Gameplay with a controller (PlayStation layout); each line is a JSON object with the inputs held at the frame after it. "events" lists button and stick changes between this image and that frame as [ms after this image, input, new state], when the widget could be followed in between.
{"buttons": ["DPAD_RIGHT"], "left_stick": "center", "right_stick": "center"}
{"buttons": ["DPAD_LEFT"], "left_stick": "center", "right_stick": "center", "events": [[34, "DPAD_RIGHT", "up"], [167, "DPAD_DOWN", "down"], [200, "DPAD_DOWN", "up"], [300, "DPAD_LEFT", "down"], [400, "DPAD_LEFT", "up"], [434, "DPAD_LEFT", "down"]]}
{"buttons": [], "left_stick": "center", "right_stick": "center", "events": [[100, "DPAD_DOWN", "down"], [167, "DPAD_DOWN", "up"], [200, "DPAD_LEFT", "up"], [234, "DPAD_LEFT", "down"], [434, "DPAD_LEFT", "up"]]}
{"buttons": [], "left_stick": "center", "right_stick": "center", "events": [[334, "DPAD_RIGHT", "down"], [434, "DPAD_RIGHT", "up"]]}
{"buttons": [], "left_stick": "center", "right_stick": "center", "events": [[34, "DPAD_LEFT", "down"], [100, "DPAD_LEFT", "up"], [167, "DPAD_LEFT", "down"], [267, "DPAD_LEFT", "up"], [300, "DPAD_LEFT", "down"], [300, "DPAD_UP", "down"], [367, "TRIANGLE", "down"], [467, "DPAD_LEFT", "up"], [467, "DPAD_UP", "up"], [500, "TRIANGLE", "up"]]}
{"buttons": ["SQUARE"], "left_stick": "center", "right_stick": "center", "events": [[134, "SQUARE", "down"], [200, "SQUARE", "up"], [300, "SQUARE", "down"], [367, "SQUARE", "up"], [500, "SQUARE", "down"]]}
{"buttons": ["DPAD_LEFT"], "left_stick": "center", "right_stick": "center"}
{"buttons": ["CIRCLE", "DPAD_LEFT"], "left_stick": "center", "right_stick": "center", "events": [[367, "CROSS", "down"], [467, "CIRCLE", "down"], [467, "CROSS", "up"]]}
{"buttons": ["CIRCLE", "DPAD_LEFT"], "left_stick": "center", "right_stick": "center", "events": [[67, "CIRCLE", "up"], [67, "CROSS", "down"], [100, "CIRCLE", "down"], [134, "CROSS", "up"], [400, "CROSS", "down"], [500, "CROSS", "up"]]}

◆ **Task description**:
Where a line of the listing holds "CROSS", show that line.

◆ **Solution**:
{"buttons": ["CIRCLE", "DPAD_LEFT"], "left_stick": "center", "right_stick": "center", "events": [[367, "CROSS", "down"], [467, "CIRCLE", "down"], [467, "CROSS", "up"]]}
{"buttons": ["CIRCLE", "DPAD_LEFT"], "left_stick": "center", "right_stick": "center", "events": [[67, "CIRCLE", "up"], [67, "CROSS", "down"], [100, "CIRCLE", "down"], [134, "CROSS", "up"], [400, "CROSS", "down"], [500, "CROSS", "up"]]}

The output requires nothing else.